Do you know roughly what version of the slurmctld you would have been running at that point? I'm guessing this may be related to a fix made in 15.08.9 by commit 5c43d754fb016a. If the reservation was made by a slurmctld older than that it would match up to that fix, and explain how it got into this state.
(In reply to Tim Wickberg from comment #10) > Do you know roughly what version of the slurmctld you would have been > running at that point? > > I'm guessing this may be related to a fix made in 15.08.9 by commit > 5c43d754fb016a. If the reservation was made by a slurmctld older than that > it would match up to that fix, and explain how it got into this state.

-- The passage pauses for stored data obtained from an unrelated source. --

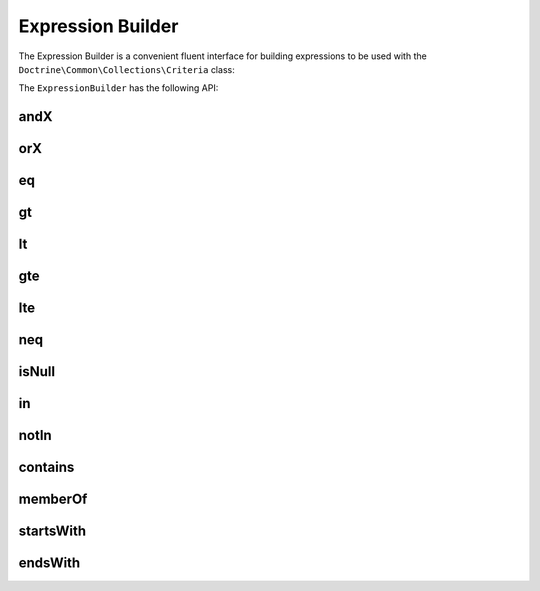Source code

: Expression Builder
==================

The Expression Builder is a convenient fluent interface for
building expressions to be used with the ``Doctrine\Common\Collections\Criteria``
class:

.. code-block:: php
    $expressionBuilder = Criteria::expr();

    $criteria = new Criteria();
    $criteria->where($expressionBuilder->eq('name', 'jwage'));
    $criteria->orWhere($expressionBuilder->eq('name', 'romanb'));

    $collection->matching($criteria);

The ``ExpressionBuilder`` has the following API:

andX
----

.. code-block:: php
    $expressionBuilder = Criteria::expr();

    $expression = $expressionBuilder->andX(
        $expressionBuilder->eq('foo', 1),
        $expressionBuilder->eq('bar', 1)
    );

    $collection->matching(new Criteria($expression));

orX
---

.. code-block:: php
    $expressionBuilder = Criteria::expr();

    $expression = $expressionBuilder->orX(
        $expressionBuilder->eq('foo', 1),
        $expressionBuilder->eq('bar', 1)
    );

    $collection->matching(new Criteria($expression));

eq
---

.. code-block:: php
    $expressionBuilder = Criteria::expr();

    $expression = $expressionBuilder->eq('foo', 1);

    $collection->matching(new Criteria($expression));

gt
---

.. code-block:: php
    $expressionBuilder = Criteria::expr();

    $expression = $expressionBuilder->gt('foo', 1);

    $collection->matching(new Criteria($expression));

lt
---

.. code-block:: php
    $expressionBuilder = Criteria::expr();

    $expression = $expressionBuilder->lt('foo', 1);

    $collection->matching(new Criteria($expression));

gte
---

.. code-block:: php
    $expressionBuilder = Criteria::expr();

    $expression = $expressionBuilder->gte('foo', 1);

    $collection->matching(new Criteria($expression));

lte
---

.. code-block:: php
    $expressionBuilder = Criteria::expr();

    $expression = $expressionBuilder->lte('foo', 1);

    $collection->matching(new Criteria($expression));

neq
---

.. code-block:: php
    $expressionBuilder = Criteria::expr();

    $expression = $expressionBuilder->neq('foo', 1);

    $collection->matching(new Criteria($expression));

isNull
------

.. code-block:: php
    $expressionBuilder = Criteria::expr();

    $expression = $expressionBuilder->isNull('foo');

    $collection->matching(new Criteria($expression));

in
---

.. code-block:: php
    $expressionBuilder = Criteria::expr();

    $expression = $expressionBuilder->in('foo', ['value1', 'value2']);

    $collection->matching(new Criteria($expression));

notIn
-----

.. code-block:: php
    $expressionBuilder = Criteria::expr();

    $expression = $expressionBuilder->notIn('foo', ['value1', 'value2']);

    $collection->matching(new Criteria($expression));

contains
--------

.. code-block:: php
    $expressionBuilder = Criteria::expr();

    $expression = $expressionBuilder->contains('foo', 'value1');

    $collection->matching(new Criteria($expression));

memberOf
--------

.. code-block:: php
    $expressionBuilder = Criteria::expr();

    $expression = $expressionBuilder->memberOf('foo', ['value1', 'value2']);

    $collection->matching(new Criteria($expression));

startsWith
----------

.. code-block:: php
    $expressionBuilder = Criteria::expr();

    $expression = $expressionBuilder->startsWith('foo', 'hello');

    $collection->matching(new Criteria($expression));

endsWith
--------

.. code-block:: php
    $expressionBuilder = Criteria::expr();

    $expression = $expressionBuilder->endsWith('foo', 'world');

    $collection->matching(new Criteria($expression));
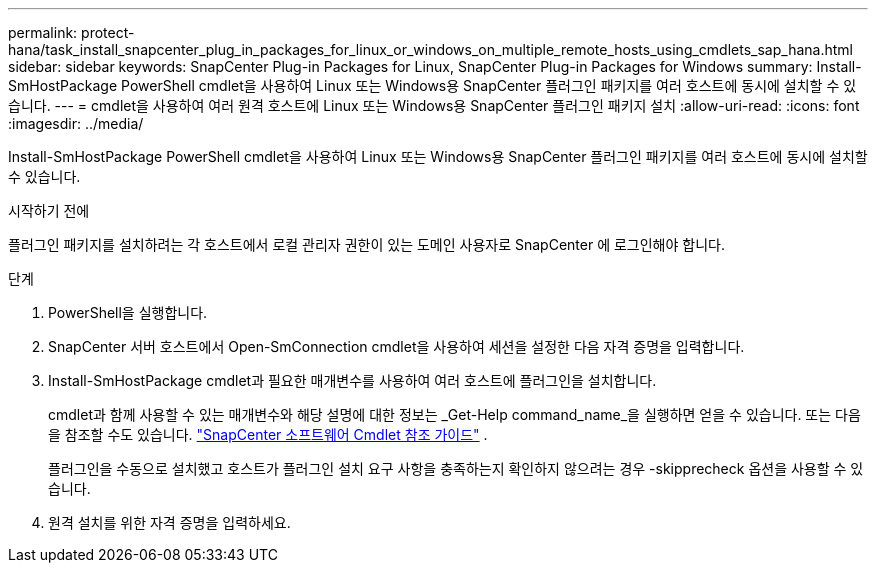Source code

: ---
permalink: protect-hana/task_install_snapcenter_plug_in_packages_for_linux_or_windows_on_multiple_remote_hosts_using_cmdlets_sap_hana.html 
sidebar: sidebar 
keywords: SnapCenter Plug-in Packages for Linux, SnapCenter Plug-in Packages for Windows 
summary: Install-SmHostPackage PowerShell cmdlet을 사용하여 Linux 또는 Windows용 SnapCenter 플러그인 패키지를 여러 호스트에 동시에 설치할 수 있습니다. 
---
= cmdlet을 사용하여 여러 원격 호스트에 Linux 또는 Windows용 SnapCenter 플러그인 패키지 설치
:allow-uri-read: 
:icons: font
:imagesdir: ../media/


[role="lead"]
Install-SmHostPackage PowerShell cmdlet을 사용하여 Linux 또는 Windows용 SnapCenter 플러그인 패키지를 여러 호스트에 동시에 설치할 수 있습니다.

.시작하기 전에
플러그인 패키지를 설치하려는 각 호스트에서 로컬 관리자 권한이 있는 도메인 사용자로 SnapCenter 에 로그인해야 합니다.

.단계
. PowerShell을 실행합니다.
. SnapCenter 서버 호스트에서 Open-SmConnection cmdlet을 사용하여 세션을 설정한 다음 자격 증명을 입력합니다.
. Install-SmHostPackage cmdlet과 필요한 매개변수를 사용하여 여러 호스트에 플러그인을 설치합니다.
+
cmdlet과 함께 사용할 수 있는 매개변수와 해당 설명에 대한 정보는 _Get-Help command_name_을 실행하면 얻을 수 있습니다. 또는 다음을 참조할 수도 있습니다. https://docs.netapp.com/us-en/snapcenter-cmdlets/index.html["SnapCenter 소프트웨어 Cmdlet 참조 가이드"^] .

+
플러그인을 수동으로 설치했고 호스트가 플러그인 설치 요구 사항을 충족하는지 확인하지 않으려는 경우 -skipprecheck 옵션을 사용할 수 있습니다.

. 원격 설치를 위한 자격 증명을 입력하세요.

We upgraded to 16.05.4 on Sept 1, 2016. Prior to that we were running 15.08.11 for a few months, so I'm fairly certain that the reservation was created after the fix in 15.08.9.
(In reply to Will French from comment #11) > (In reply to Tim Wickberg from comment #10) > > Do you know roughly what version of the slurmctld you would have been > > running at that point? > > > > I'm guessing this may be related to a fix made in 15.08.9 by commit > > 5c43d754fb016a. If the reservation was made by a slurmctld older than that > > it would match up to that fix, and explain how it got into this state. > > We upgraded to 16.05.4 on Sept 1, 2016. Prior to that we were running > 15.08.11 for a few months, so I'm fairly certain that the reservation was > created after the fix in 15.08.9. Hmm. Without the logs from that time period I don't have much to go on here, and doubt I'd be able to reproduce this easily. It it's okay with you I'll mark this as resolved/infogiven, as I don't think it's likely to recur. - Tim
(In reply to Tim Wickberg from comment #12) > (In reply to Will French from comment #11) > > (In reply to Tim Wickberg from comment #10) > > > Do you know roughly what version of the slurmctld you would have been > > > running at that point? > > > > > > I'm guessing this may be related to a fix made in 15.08.9 by commit > > > 5c43d754fb016a. If the reservation was made by a slurmctld older than that > > > it would match up to that fix, and explain how it got into this state. > > > > We upgraded to 16.05.4 on Sept 1, 2016. Prior to that we were running > > 15.08.11 for a few months, so I'm fairly certain that the reservation was > > created after the fix in 15.08.9. > > Hmm. Without the logs from that time period I don't have much to go on here, > and doubt I'd be able to reproduce this easily. > > It it's okay with you I'll mark this as resolved/infogiven, as I don't think > it's likely to recur. > > - Tim That's fine, Tim. I understand there's only so much you can do with the info I've provided. Thanks for your help!
> That's fine, Tim. I understand there's only so much you can do with the info > I've provided. Thanks for your help! Certainly. While I'd much rather have a conclusive answer, I don't want to waste your time chasing after a phantom issue like this. Please re-open if this does recur. - Tim
We called: insert into geyser_caldera_resv_table (id_resv, deleted, time_start, resv_name, assoclist, nodelist, node_inx, tres) values (30, 0, 1529964274, 'xxxbugxxx', '', 'anemone', 0, 0);
The suggested fix did not work: DBD Agent queue size: 87183
Updated wrong ticket.
Putting back to resolved/infogiven. Apologies for the noise.